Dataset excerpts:
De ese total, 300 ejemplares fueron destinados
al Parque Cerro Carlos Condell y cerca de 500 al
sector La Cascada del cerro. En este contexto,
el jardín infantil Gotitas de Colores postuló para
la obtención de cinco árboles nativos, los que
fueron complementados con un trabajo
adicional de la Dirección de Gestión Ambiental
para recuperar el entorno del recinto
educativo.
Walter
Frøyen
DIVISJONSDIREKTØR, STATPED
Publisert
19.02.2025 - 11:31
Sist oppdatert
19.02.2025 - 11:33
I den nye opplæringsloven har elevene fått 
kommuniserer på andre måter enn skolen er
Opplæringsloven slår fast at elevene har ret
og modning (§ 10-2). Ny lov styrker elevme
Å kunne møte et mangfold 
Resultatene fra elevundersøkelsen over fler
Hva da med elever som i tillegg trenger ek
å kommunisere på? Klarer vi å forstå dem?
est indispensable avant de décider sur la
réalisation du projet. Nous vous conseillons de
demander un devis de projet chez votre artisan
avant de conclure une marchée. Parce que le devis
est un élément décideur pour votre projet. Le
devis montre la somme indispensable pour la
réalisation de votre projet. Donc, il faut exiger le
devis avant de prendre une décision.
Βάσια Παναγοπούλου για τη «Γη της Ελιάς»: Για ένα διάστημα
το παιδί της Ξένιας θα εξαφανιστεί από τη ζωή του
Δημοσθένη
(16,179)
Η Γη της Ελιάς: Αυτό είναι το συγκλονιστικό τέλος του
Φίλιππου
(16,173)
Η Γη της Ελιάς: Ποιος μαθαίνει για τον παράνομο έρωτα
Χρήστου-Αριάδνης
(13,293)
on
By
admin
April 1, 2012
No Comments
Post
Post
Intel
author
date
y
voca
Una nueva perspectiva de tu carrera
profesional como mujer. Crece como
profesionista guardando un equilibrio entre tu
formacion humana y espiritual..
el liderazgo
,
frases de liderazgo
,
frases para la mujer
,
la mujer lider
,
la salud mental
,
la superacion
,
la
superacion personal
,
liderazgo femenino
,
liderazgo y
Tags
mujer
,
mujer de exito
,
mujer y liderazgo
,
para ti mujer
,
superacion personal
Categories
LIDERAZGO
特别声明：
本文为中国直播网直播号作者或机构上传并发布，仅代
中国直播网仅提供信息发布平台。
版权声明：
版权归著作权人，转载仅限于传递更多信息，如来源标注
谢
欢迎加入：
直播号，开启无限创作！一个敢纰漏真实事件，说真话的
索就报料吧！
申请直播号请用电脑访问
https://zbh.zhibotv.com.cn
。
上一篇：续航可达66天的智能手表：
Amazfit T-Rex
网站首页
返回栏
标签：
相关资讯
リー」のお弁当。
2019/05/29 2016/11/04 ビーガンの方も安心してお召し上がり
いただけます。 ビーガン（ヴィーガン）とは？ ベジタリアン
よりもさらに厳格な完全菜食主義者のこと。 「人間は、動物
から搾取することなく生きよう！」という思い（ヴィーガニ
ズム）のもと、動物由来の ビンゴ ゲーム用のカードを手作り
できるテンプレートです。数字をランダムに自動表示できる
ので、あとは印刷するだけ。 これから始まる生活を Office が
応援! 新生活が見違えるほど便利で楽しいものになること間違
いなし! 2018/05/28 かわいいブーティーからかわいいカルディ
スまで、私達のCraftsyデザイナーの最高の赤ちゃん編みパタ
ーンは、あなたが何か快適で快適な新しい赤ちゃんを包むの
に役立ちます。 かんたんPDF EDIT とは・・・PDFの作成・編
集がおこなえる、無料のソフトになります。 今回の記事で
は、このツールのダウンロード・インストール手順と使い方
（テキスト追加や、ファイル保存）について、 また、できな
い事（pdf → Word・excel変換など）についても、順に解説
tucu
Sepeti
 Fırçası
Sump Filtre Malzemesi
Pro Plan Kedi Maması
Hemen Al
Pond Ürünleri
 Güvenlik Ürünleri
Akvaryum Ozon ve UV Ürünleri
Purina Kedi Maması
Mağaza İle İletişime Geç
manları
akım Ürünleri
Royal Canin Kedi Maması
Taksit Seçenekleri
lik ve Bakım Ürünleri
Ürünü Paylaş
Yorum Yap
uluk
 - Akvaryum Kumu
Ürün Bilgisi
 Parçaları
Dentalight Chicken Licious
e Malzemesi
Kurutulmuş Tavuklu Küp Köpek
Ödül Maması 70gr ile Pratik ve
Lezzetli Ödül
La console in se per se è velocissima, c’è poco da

* Problem requirements
Edit the data from its first line up to and including the line with "Opplæringsloven slår fast at elevene har ret" by replacing "árboles nativos" with "árboles frutales" and leaving everything else unchanged.

* Solution for this problem
De ese total, 300 ejemplares fueron destinados
al Parque Cerro Carlos Condell y cerca de 500 al
sector La Cascada del cerro. En este contexto,
el jardín infantil Gotitas de Colores postuló para
la obtención de cinco árboles frutales, los que
fueron complementados con un trabajo
adicional de la Dirección de Gestión Ambiental
para recuperar el entorno del recinto
educativo.
Walter
Frøyen
DIVISJONSDIREKTØR, STATPED
Publisert
19.02.2025 - 11:31
Sist oppdatert
19.02.2025 - 11:33
I den nye opplæringsloven har elevene fått 
kommuniserer på andre måter enn skolen er
Opplæringsloven slår fast at elevene har ret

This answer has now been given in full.